I am trying to recreate the Per-FedAvg function with Pytorch, I am using the MNIST dataset to train the Resnet18 network with seperated dataset as following:
Load data
transform = tv.transforms.Compose([tv.transforms.ToTensor(), tv.transforms.Normalize(0.1307, 0.3081)])
trainset = tv.datasets.MNIST(root='C:/data1', train=True, download=True, transform=transform)
testset = tv.datasets.MNIST(root='C:/data0', train=False, download=True, transform=transform)
test_loader = torch.utils.data.DataLoader(testset, batch_size=64, shuffle=True)
Split data
temp = [len(trainset)//size for i in range(size)]
temp[-1] = len(trainset) - sum(temp[:-1])
Worker_data = torch.utils.data.random_split(trainset, temp)
train_loader = [None]*size
for i in range(size):
train_loader[i] = torch.utils.data.DataLoader(Worker_data[i], batch_size=64, shuffle=True)
Each client have its dataset implement to the train function. However, the error has been occured when computing the hessian, the hessian function like this:
def get_hessian(device, dataseq, model):
loss_fn = torch.nn.CrossEntropyLoss()
index = np.random.randint(0, high=len(dataseq), size=None, dtype=int)
data, target = dataseq[index]
data = data.to(device)
target = target.to(device)
output, _ = model(data)
loss = loss_fn(output, target)
grads = torch.autograd.grad(loss, model.parameters(), retain_graph=True, create_graph=True)
hessian_params = []
for k in range(len(grads)):
hess_params = torch.zeros_like(grads[k])
for i in range(grads[k].size(0)):
if len(grads[k].size()) == 2:
for j in range(grads[k].size(1)):
hess_params[i, j] = torch.autograd.grad(grads[k][i][j], model.parameters(), retain_graph=True)[k][i, j]
else:
hess_params[i] = torch.autograd.grad(grads[k][i], model.parameters(), retain_graph=True)[k][i]
hessian_params.append(hess_params)
return hessian_params
The error has been raised on the torch.autograd.grad as following:
grad can be implicitly created only for scalar outputs
File "E:\FYP\Per_FedAvg_test.py", line 115, in get_hessian
hess_params[i] = torch.autograd.grad(grads[k][i], model.parameters(), retain_graph=True)[k][i]

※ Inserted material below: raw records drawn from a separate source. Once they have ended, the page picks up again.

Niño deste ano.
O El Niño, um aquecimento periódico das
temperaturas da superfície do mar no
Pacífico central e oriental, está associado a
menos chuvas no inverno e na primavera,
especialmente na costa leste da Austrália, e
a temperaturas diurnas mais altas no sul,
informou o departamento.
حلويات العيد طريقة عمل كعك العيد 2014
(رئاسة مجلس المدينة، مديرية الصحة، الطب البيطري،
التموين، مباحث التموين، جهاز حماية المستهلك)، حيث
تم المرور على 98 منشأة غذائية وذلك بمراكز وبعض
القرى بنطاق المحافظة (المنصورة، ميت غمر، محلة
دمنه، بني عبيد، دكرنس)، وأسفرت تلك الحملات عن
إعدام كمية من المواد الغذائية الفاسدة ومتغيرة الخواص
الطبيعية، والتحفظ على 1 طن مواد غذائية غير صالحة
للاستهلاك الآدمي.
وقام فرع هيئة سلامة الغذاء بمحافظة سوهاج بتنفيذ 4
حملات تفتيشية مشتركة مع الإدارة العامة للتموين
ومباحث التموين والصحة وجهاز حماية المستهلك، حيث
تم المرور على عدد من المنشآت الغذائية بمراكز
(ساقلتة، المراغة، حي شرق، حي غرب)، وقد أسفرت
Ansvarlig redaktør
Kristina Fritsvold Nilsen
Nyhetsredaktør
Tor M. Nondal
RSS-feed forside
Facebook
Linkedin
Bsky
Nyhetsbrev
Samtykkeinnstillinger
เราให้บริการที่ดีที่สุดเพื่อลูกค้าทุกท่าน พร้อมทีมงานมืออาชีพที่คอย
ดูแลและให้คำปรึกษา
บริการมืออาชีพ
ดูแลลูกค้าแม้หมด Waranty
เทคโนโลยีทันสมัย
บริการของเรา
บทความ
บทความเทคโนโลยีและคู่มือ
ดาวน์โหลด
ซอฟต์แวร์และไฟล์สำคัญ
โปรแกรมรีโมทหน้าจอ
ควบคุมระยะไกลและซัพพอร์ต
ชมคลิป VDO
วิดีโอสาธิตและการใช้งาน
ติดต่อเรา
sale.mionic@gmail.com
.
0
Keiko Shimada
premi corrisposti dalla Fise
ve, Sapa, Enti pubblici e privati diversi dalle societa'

File "E:\FYP\Per_FedAvg_test.py", line 57, in train
hessian_params = get_hessian(device, data, original_model)
File "E:\FYP\Per_FedAvg_test.py", line 152, in main
out_weight = train(rank, init_model, lr, train_loader[rank], device, local_epoch, alpha, beta)
File "E:\FYP\Per_FedAvg_test.py", line 177, in <module>
main()
What is the problem?
By the way, I am using Pytorch 1.8 as this is my project limitation.